However, every way I try to get involved, I experience massive privilege-crash, from my original post, as a sex-positive person not recognising how much sex-positivity hurts the exact group of people I’m meant to be caring about and a non-repulsed person who probaby tends to lean too much on the side of ‘would you mind hiding that bit of your identity that I don’t think anyone should see?’, to a neuro-typical person getting involved in the first non-101 nuanced autism-spectrum conversations we as a community have had, and feeling like I’m getting it wrong, to an essentially cis person trying to write a post about my trans ‘inspirations’ for questioning my gender without sounding like a massive jerk.

The annoying thing is that I now understand the theory of privilege in a much more practical way. Before, I had seen it cheifly as a tool to try and attatch judgement to human behaviour, which may or may not fit in with common sense. Now, I see it as a tool for allies, that allows you to, as I’m doing now, not say “But how can you disagree with me?! I’m a neutral observer!” and just say “Damn, this feeling that I’m not as neutral or respectful as I thought REALLY HURTS. Can’t come out to play today, guys. Am doing a privilege check.”
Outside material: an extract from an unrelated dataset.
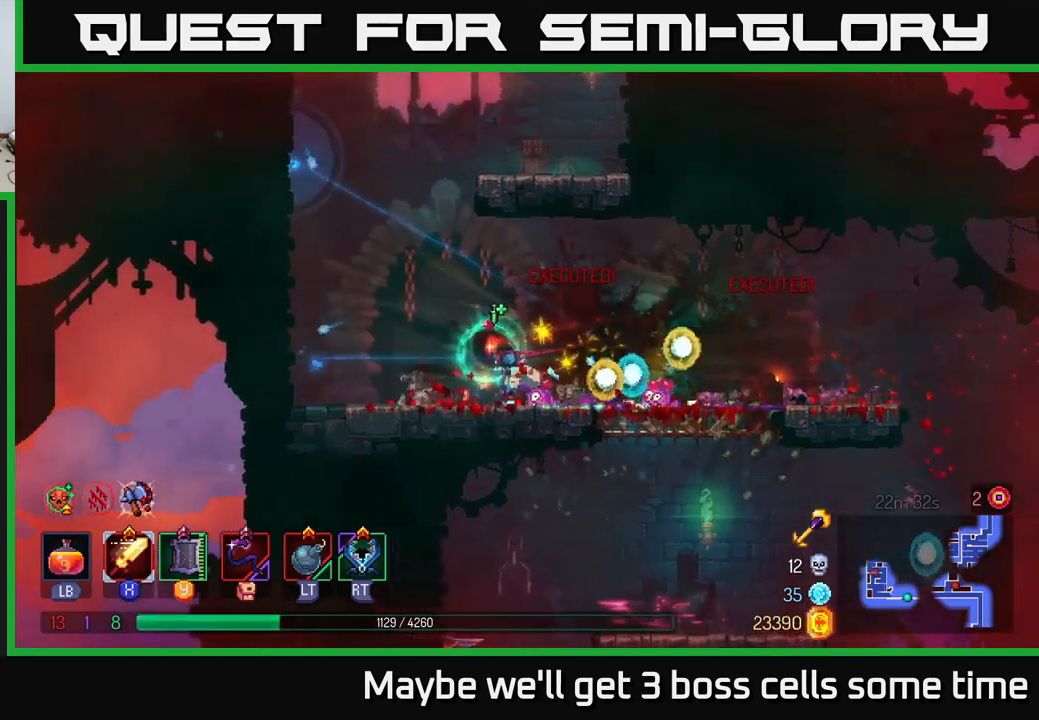
{"buttons": [], "left_stick": "up-right", "right_stick": "center", "events": [[50, "A", "down"], [167, "A", "up"], [167, "left_stick", "up-right"], [250, "A", "down"], [384, "A", "up"]]}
So for that reason, I’m going to share some brief thoughts about romantic attraction and how much I feel isolated by it (deja vous?). Also, this has completely nothing to do with the fact that I ran into my squish (Squish: An asexual term, kinda like a crush but non-sexual and often non-romantic) and his impossibly cute boyfriend randomly the other day and they were all like *eskimo kiss* “Sweetie, why don’t you tell him that anecdote about this morning” “Oh, that was adorable. You’re so cute when you wake up” and I was all like “Hahahaha i want to die.”

Completely nothing. Definately the noble intentions, privilege-check thing.

So one of the (many) ways in which I’ve described the lack of sense which the romantic kiboodle makes to me is this idea that you pick someone, often almost at random, and then you presume that you’re each other’s primary relationship (Primary Relationship/Partner: A polyamorous term that basically means the same as ‘significant other’). If I could encapsulate my feelings on dating (note: it’s usually dating I get irrationally angry about, not romantic attraction in general), I’d like it to be a pithier version of “Dating is hoping you can lie to yourself long enough that the lie becomes true.” The lie being that this random person is the soulmate, the One.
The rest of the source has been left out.